Teledyne is another supplier of AIDs that has continuously expanded the technology’s capabilities in recent years, including a 2019 partnership with Viasat that enables the use of  satellite-based connectivity to stream Aircraft Communications Addressing and Reporting System (ACARS) messages in real-time.

Avionica has also become well known for the continued growth in deployment and functionality for its interface device technology. Bombardier is in the process of adding Avionica’s aviONS technology as a free upgrade to all of its in-service aircraft, under its Smart Link Plus upgrade program first launched at the 2019 NBAA Business Aviation Convention and Exhibition (BACE). Their goal with the upgrade program is to give owners of older Challengers and Learjet models the opportunity to access their flight and maintenance data faster and in a way that is customized to their specific flight operational structure.

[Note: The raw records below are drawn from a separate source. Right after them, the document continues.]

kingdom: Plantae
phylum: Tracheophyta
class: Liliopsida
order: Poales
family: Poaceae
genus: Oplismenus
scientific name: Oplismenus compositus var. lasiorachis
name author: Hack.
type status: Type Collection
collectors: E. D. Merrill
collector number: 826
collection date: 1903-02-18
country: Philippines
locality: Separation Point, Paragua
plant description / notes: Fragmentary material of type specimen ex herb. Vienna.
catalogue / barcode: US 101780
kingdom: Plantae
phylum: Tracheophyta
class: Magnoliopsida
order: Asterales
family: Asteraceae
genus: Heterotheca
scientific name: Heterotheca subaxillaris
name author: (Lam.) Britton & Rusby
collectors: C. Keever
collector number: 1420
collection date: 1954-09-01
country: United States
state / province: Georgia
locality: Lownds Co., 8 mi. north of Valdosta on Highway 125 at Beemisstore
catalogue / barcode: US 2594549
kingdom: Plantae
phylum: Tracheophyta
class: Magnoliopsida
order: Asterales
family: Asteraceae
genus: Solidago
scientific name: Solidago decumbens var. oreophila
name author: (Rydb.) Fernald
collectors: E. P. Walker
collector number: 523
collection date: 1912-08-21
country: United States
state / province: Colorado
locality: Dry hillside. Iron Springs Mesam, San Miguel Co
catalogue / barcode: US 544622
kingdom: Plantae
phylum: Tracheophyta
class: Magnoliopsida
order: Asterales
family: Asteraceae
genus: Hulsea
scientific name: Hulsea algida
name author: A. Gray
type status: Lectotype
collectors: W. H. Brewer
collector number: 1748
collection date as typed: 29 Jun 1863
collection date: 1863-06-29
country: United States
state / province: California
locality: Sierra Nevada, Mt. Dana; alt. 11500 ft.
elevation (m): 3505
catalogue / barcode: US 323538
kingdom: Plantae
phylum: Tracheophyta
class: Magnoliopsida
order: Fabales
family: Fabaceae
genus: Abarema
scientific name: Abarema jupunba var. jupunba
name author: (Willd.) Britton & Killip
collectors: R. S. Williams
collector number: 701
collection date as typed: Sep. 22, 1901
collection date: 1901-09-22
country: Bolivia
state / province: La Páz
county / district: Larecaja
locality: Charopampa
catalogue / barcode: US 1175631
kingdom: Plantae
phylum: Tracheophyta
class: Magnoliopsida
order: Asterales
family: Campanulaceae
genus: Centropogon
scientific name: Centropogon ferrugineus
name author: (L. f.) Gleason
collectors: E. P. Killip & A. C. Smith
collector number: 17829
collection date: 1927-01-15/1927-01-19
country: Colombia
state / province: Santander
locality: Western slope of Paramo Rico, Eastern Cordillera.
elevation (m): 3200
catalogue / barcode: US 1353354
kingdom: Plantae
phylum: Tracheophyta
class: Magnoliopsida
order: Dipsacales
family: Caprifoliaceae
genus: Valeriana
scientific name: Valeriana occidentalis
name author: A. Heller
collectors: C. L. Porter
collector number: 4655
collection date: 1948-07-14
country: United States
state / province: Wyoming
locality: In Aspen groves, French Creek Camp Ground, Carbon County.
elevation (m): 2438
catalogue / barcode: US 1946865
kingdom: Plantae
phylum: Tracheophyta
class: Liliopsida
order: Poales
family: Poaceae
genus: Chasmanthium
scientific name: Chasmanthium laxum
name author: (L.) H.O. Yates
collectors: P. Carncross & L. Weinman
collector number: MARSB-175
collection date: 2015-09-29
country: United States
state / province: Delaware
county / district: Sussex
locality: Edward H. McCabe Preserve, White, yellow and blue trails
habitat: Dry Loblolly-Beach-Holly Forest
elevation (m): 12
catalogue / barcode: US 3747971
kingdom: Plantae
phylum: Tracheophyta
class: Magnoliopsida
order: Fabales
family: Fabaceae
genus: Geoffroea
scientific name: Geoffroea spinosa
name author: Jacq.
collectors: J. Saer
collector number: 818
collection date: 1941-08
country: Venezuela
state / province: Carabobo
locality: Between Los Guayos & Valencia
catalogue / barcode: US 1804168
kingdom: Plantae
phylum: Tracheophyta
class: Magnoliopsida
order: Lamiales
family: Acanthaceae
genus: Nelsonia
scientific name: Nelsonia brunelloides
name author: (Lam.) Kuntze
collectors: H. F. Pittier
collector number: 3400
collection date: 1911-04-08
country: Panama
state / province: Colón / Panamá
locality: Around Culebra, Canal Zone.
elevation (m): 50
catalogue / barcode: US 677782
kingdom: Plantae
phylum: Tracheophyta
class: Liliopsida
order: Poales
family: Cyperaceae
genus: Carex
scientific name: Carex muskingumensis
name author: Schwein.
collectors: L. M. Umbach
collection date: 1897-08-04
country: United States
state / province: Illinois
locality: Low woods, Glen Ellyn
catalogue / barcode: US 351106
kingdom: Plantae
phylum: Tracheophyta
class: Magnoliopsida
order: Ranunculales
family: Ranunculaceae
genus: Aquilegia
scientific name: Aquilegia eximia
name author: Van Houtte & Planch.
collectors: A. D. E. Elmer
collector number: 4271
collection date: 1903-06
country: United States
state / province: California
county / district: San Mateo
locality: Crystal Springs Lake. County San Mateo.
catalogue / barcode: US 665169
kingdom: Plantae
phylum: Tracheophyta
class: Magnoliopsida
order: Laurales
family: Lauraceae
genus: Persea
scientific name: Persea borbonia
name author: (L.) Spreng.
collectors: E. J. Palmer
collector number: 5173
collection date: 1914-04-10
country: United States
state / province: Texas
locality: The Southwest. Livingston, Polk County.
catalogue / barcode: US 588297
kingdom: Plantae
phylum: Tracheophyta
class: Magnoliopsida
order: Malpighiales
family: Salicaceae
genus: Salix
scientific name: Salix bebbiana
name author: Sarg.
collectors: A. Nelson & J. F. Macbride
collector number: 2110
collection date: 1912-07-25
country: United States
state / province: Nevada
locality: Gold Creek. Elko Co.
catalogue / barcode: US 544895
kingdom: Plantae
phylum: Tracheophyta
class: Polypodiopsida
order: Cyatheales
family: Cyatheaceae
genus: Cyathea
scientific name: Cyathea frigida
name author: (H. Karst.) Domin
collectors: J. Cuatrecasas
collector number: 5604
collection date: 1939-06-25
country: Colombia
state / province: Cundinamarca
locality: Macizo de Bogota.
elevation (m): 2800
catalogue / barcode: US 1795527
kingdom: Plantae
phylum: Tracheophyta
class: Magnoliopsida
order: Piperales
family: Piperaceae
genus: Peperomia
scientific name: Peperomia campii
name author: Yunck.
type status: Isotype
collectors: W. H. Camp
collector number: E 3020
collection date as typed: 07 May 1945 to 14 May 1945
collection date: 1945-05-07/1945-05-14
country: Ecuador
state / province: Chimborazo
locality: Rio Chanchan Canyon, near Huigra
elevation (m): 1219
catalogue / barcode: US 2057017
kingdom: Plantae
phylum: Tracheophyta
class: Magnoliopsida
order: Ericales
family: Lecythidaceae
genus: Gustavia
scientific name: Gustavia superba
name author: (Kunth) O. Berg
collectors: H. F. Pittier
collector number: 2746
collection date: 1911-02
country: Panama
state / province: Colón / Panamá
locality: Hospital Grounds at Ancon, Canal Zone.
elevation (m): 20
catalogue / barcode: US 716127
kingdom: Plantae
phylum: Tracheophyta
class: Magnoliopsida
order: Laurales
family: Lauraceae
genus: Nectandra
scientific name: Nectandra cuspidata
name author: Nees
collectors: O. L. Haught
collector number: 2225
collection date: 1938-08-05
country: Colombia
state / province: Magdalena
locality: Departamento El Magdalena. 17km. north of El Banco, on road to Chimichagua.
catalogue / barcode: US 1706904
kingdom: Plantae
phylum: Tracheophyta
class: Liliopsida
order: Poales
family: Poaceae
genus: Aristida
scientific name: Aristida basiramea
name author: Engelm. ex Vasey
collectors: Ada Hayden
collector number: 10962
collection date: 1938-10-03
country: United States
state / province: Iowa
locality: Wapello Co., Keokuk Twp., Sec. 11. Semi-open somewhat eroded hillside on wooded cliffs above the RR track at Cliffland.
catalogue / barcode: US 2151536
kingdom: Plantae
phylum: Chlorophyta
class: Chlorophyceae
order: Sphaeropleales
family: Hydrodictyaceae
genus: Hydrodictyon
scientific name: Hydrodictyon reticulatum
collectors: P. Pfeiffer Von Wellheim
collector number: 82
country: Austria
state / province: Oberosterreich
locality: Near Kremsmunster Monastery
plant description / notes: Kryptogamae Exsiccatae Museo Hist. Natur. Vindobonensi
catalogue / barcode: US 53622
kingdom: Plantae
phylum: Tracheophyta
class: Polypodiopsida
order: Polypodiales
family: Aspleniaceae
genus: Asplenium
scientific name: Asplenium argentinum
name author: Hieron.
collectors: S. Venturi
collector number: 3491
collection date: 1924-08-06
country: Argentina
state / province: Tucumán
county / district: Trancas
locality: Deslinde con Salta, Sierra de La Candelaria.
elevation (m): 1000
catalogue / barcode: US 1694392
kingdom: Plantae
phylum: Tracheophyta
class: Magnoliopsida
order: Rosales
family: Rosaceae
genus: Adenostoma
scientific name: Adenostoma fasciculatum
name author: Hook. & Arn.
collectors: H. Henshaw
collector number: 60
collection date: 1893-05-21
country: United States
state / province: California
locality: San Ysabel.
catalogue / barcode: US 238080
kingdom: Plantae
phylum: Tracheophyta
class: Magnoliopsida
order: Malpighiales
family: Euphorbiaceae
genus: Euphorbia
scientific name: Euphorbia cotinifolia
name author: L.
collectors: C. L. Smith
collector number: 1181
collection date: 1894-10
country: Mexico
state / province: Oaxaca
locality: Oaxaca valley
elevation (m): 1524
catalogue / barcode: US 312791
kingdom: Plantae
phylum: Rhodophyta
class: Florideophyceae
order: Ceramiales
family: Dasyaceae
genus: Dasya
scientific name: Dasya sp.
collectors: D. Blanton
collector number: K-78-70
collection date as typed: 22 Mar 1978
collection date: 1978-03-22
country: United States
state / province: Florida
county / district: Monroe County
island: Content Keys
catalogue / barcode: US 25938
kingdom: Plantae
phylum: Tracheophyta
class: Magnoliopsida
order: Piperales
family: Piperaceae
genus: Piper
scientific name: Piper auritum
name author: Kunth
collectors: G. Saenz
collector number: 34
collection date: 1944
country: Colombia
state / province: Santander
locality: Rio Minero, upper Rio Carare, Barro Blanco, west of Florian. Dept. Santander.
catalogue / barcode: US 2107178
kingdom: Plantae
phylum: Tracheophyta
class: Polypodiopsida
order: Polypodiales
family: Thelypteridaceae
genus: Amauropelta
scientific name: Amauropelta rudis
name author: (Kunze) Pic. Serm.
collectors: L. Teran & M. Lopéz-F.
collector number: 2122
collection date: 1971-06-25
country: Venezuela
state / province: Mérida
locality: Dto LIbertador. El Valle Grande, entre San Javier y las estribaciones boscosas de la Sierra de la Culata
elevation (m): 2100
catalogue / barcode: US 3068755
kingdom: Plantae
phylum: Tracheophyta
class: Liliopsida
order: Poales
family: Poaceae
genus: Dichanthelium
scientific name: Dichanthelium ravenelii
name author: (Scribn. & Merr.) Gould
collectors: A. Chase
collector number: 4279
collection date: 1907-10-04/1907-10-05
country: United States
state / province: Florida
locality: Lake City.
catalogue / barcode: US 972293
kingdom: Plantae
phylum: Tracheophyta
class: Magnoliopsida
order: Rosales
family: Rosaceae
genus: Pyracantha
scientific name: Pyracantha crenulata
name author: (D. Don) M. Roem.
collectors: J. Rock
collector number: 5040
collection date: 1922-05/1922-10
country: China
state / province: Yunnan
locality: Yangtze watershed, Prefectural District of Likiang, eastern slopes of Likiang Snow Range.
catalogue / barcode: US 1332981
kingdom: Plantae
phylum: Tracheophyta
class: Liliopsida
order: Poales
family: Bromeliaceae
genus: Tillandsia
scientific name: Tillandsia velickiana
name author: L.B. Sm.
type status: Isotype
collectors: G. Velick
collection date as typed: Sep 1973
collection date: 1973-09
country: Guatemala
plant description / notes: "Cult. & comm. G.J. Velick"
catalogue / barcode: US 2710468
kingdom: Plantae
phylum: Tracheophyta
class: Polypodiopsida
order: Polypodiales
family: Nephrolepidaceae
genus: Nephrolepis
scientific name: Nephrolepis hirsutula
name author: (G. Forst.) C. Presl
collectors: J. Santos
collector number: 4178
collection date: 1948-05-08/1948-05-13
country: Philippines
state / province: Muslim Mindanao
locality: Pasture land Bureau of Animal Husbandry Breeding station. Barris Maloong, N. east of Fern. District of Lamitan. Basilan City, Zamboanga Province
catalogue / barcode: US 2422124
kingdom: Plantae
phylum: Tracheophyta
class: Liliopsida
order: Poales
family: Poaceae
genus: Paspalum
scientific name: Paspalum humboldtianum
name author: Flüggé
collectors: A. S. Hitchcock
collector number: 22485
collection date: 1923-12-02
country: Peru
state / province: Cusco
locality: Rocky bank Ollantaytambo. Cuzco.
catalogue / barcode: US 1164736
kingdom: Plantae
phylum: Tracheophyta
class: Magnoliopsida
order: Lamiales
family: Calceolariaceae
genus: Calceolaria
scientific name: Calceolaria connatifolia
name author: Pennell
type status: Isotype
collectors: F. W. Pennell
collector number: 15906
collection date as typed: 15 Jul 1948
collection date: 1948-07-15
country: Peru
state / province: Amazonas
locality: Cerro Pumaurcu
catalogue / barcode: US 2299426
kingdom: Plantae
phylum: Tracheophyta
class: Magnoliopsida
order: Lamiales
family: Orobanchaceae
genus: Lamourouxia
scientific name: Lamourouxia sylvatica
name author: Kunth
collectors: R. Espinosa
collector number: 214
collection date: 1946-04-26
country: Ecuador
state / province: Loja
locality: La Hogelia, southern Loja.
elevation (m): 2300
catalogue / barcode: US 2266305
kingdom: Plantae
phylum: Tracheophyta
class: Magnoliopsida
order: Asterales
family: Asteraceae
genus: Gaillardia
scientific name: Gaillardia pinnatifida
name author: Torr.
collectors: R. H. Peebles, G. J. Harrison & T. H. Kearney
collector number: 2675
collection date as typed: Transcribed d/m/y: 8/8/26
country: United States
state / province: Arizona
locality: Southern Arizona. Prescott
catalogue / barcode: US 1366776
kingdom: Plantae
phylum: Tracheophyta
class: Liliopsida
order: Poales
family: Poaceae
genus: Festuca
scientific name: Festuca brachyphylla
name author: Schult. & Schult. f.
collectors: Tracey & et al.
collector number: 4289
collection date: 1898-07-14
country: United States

Global Connected Aircraft Podcast logoWant to hear more on aircraft connectivity applications? Check out the Global Connected Aircraft Podcast, where Avionics editor-in-chief Woodrow Bellamy III interviews airlines and industry influencers on how they’re applying connectivity solutions.

Mike Blackman, connected aircraft business strategy and services specialist for Bombardier Business Aircraft, believes one of the next changes coming to how interface device technology works within aircraft is the business model associated with the various types of services that can be enabled and managed using an AID.

“The models are evolving, if you put this device on your aircraft, some of us become your TV service provider you have a box and then you pay for the services that you’re going to use,” Blackman said during the Cabin Chats series question and answer session. “There has to be some kind of service subscription around it, because there are more services you can get based on what you’d like to do, on an aircraft level we want to improve performance and maintenance, that’s a basic level, but the business model it is a subscription type service.”